Semboller hediyelik eşya olmuş
Her vatandaşın karnesi var. Bu karneyle ‘bodega’ adlı devlet bakkalından sınırlı sayıda fakat çok ucuza alışveriş yapılıyor. Kişi başına aylık iki buçuk kilo fasulye, pirinç, şeker, beş yumurta, üç but tavuk, hastalara ve çocuklara et ile süt veriliyor.
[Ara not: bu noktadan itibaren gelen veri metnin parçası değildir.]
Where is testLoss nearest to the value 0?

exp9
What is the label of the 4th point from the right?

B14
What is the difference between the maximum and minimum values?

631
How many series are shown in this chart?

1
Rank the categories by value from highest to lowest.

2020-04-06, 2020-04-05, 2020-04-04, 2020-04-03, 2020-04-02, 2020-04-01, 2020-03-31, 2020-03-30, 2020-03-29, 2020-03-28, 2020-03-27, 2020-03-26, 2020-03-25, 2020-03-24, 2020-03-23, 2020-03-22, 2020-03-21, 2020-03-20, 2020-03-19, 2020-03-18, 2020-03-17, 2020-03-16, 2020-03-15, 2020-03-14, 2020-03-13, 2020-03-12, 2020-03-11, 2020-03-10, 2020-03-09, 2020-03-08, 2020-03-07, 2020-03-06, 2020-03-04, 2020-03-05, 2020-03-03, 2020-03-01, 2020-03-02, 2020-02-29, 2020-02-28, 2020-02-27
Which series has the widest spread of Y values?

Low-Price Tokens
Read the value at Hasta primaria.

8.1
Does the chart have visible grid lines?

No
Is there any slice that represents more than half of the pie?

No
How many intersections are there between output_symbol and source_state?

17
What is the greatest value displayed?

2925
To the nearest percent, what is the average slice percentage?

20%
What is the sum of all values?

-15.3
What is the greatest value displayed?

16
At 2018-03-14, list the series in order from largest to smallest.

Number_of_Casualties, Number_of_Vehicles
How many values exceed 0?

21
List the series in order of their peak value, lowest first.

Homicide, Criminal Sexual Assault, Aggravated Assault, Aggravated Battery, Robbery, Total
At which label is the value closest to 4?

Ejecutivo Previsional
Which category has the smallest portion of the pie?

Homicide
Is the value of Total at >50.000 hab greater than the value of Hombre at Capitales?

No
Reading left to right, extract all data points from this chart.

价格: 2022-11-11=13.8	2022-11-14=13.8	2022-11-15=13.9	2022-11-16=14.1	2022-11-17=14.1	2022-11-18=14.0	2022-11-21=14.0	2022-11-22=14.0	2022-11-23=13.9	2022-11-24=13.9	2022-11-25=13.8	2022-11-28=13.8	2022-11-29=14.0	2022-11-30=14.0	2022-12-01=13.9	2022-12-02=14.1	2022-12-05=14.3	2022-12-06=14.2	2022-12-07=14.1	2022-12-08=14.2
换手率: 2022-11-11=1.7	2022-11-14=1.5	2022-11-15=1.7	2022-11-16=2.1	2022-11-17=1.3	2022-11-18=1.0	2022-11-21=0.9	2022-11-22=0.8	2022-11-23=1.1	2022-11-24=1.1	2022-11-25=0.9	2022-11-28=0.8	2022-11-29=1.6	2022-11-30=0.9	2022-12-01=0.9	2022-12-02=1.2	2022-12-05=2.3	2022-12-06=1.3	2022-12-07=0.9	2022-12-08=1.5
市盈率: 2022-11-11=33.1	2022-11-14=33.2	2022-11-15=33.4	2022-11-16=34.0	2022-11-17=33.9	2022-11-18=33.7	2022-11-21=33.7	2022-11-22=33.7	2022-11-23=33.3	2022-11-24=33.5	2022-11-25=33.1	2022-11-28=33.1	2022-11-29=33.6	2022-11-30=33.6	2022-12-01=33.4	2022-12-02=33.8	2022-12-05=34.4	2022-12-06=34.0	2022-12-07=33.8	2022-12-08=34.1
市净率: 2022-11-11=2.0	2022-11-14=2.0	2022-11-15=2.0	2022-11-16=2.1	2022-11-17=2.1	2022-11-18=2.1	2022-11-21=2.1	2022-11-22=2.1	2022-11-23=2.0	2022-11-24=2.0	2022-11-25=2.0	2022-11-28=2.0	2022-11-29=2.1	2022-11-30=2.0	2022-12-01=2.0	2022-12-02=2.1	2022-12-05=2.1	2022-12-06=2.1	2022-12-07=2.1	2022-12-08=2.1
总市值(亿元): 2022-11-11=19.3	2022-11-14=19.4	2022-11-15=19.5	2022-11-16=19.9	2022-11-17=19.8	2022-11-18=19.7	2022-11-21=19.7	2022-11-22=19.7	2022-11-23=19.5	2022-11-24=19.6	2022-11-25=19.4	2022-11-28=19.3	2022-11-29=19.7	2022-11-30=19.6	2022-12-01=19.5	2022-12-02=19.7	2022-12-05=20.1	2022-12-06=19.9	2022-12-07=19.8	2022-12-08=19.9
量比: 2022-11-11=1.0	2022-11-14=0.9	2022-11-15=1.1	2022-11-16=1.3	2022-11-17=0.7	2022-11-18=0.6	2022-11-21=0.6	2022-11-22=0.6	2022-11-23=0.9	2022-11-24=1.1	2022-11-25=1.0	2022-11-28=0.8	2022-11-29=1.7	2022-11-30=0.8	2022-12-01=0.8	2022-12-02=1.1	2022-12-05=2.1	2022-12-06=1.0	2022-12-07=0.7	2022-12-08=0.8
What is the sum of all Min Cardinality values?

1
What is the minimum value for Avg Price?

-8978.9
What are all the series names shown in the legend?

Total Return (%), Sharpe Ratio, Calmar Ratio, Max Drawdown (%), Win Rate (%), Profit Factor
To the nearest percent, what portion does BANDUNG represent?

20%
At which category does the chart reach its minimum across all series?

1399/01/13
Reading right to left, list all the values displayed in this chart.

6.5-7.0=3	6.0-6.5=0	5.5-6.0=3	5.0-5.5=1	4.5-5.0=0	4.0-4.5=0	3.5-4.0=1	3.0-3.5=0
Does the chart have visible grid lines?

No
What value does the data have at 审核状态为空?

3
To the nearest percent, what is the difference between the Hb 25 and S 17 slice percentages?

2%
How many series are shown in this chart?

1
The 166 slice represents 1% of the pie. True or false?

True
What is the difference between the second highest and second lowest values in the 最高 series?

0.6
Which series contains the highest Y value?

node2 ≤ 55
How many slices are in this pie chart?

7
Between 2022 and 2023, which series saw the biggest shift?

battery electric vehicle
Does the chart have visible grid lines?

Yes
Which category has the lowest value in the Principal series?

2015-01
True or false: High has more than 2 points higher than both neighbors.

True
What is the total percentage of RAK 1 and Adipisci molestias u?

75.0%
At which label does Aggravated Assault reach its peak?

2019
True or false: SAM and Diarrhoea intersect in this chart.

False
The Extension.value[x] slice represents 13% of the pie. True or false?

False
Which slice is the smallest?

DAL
Miktarlar düşük, rakamlar az görünse de bodega’lar sayesinde devlet açlığı ortadan kaldırmış. Küba, vaat ettiği refahı değil, esasen yoksulluğu ‘adil’ dağıtıyor.
1990’da Sovyetler’in yıkılmasından sonra dayanağını kaybeden Küba, sekiz yıllık bir ekonomik girdaptan, kendisini turizme açarak kurtulabilmiş. Politik turizmin yanı sıra şekerkamışı tarımı, rom ve puro ekonomiyi ayakta tutuyor. Adanın güneyinde, Cayo Santa Maria gibi onlarca ada deniz turizmine hizmet veriyor.
Turizme yönelişin, benim açımdan en dramatik sonucu şu: Hayatı emekçilerden yana değiştirmeye dair inançların, düşüncelerin, sembollerin tümü birer hediyelik eşyaya dönüşmüş. Komünizm de, Marx da, Che Guevara da... Bir diğer ekonomik kaynak, duvarlardaki Amerikan karşıtı sloganlarla çelişecek şekilde, ABD’ye kaçan 1.2 milyon Kübalının ailelerine gönderdiği para. Kimileri bu parayla evini onarıyor, kimileri bir araba alıp taksiciliğe başlıyor. Trinidad’da devlete ait tütün tarlasında çalışan bir köylü, “Genç olsam ben de giderdim” diyor. Buna karşın, Castro’yu sevdiğini vurguluyor. Gençler büyüklerinden farklı düşünüyor. Tarihi Katedral Meydanı’nda sohbet ettiğim bir genç satıcı, “Castro’yu neden mi sevmiyorum? Sen Küba’ya gelebiliyorsun, fakat ben senin ülkene gidemiyorum” diyor. Sekizinci günün sonunda ayrılırken, yanımda devlet gazetesi Granma vardı. Castro’nun devrimi başarmak için bindiği gemiden adını alan Granma, devrimin 60. yıldönümüne girilirken, sosyalizmin başarılarını gururla anlatıyordu.